Chappell nominated Warner and allrounder Shane Watson, who is expected to bat at four, as his opening pair in a fantasy team that included Hughes at No3 and NSW allrounder Moises Henriques at six.
The Nine Network and News Ltd commentator said the Australian side had too many openers in its top six.
Hughes became the fourth regular opener to be included in the Test side when he was named to replace retired champion Ricky Ponting.
Cowan said he expected the 24-year-old would bat at No.3 and his fledgling pairing with powder-keg Warner could continue to develop.
"I'm confident I can do the job, I'm confident that Davey can do the job," Cowan said.
"I'm confident that Phil Hughes, Shane Watson, Michael Clarke and Mike Hussey can do the job."
His six-and-a-half-hour knock of 136 against a Dale Steyn-led attack at the Gabba went a long way to making the Proteas wait two more Tests to claim a hard fought 1-0 series win.
And it went a long way to making Cowan feel he belonged in the Test arena.
"I needed it, I felt like I delivered when I needed it," he said.
"To be able to do that gives me more confidence than the runs themselves."
"It felt like by the end of the series I was an improved batsman because of it.
"It's more little baby steps to bigger things."

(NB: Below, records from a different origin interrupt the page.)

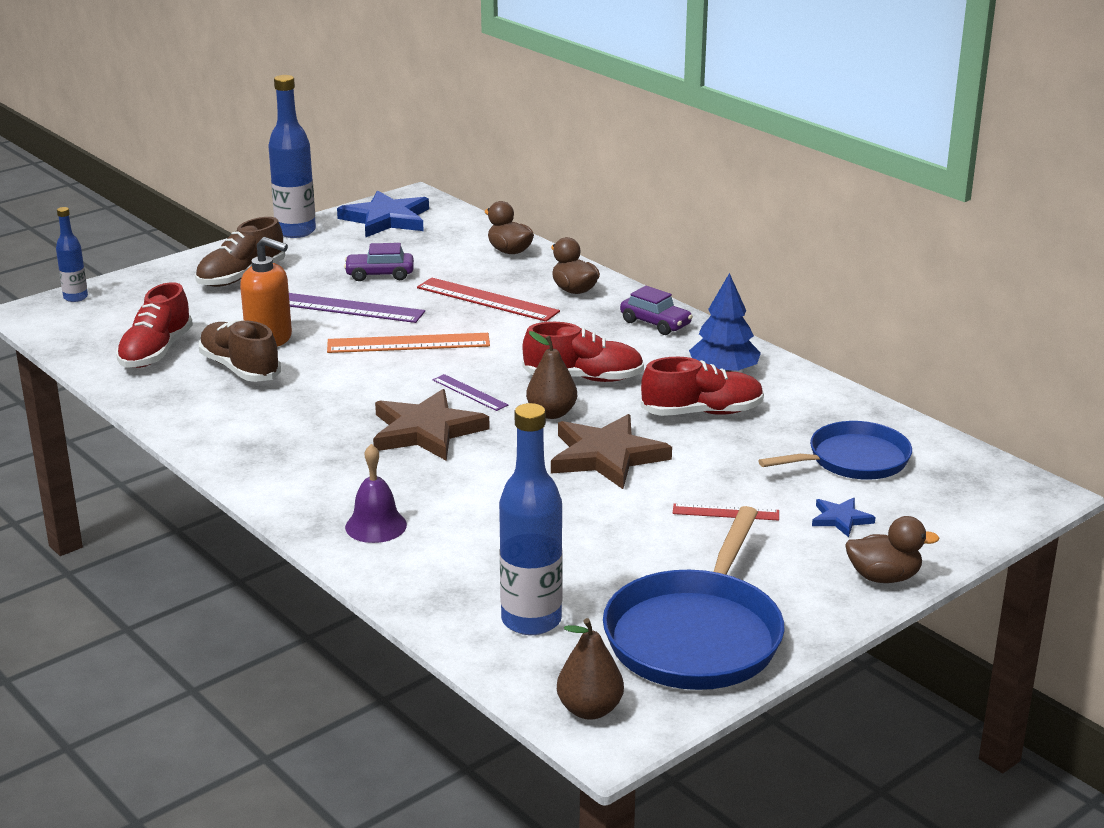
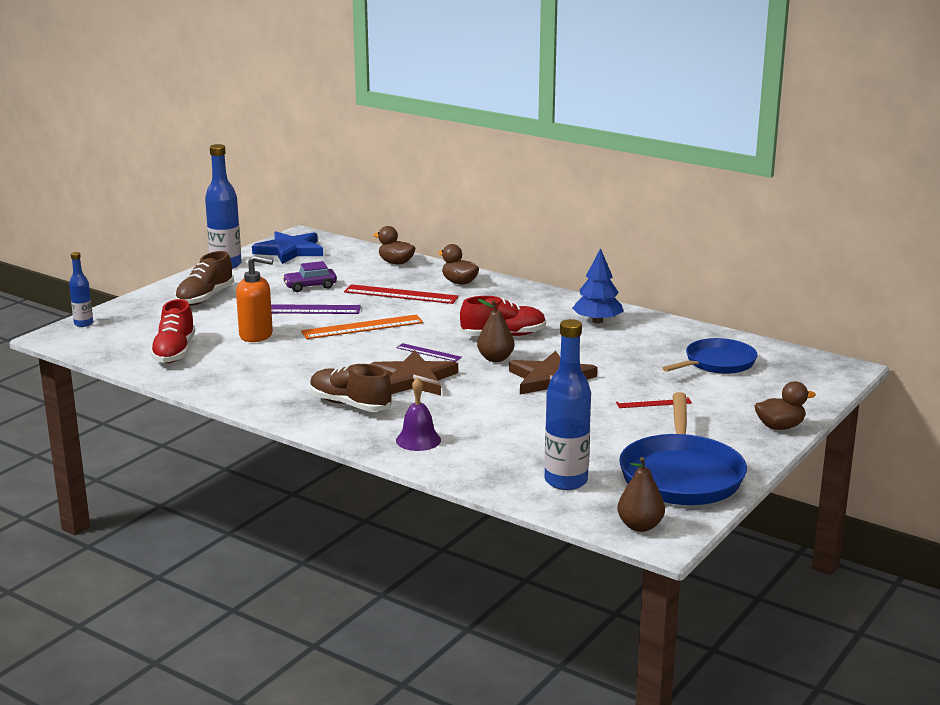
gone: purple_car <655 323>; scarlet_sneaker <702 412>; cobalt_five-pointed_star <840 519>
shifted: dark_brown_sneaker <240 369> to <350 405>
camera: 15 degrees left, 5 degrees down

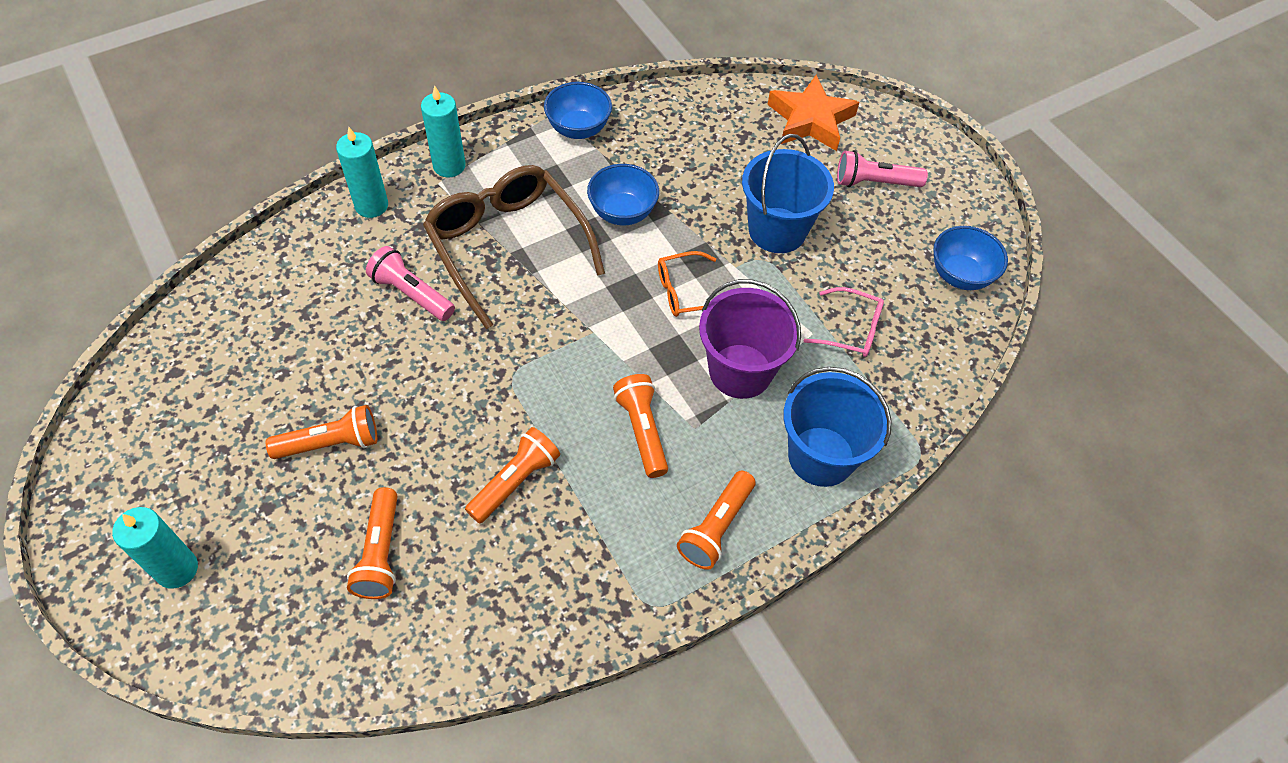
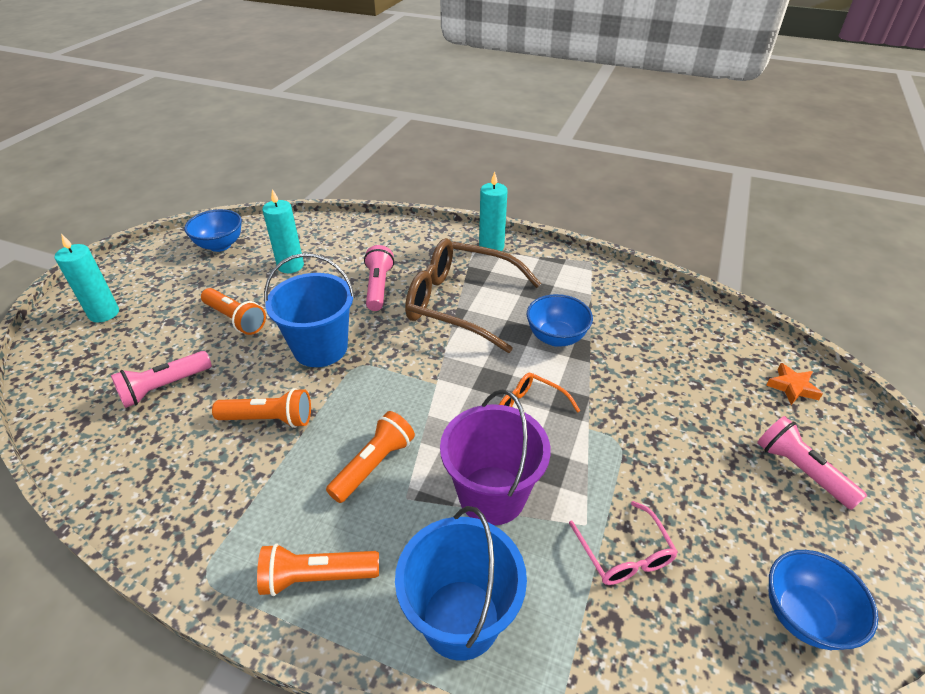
shifted: cobalt_bowl <578 129> to <220 245>; aqua_candle <371 205> to <290 266>; cobalt_sand_bucket <777 230> to <320 348>
repainted: orange_pocket_torch <380 553> to rose-pink_pocket_torch <164 387>
rotated: dark_brown_spectacles <507 246> = <461 303> 90 degrees counterclockwise
scaled: orange_five-pointed_star <810 120> = <792 387> x0.52
camera: 55 degrees right, 15 degrees down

The Hobart Test will be Cowan's first on his adopted home ground and comes almost a year after he debuted for Australia following a mountain of runs in the Sheffield Shield.
He said opening the batting in Tests had been tougher than he'd expected.
"It's easy to sit back on the couch and think I could do a better job than this bloke or I could do a better job than that bloke," he said.
"But the day-in day-out pressure and dealing with that, let alone the actual cricket side of things, it's been a huge learning experience."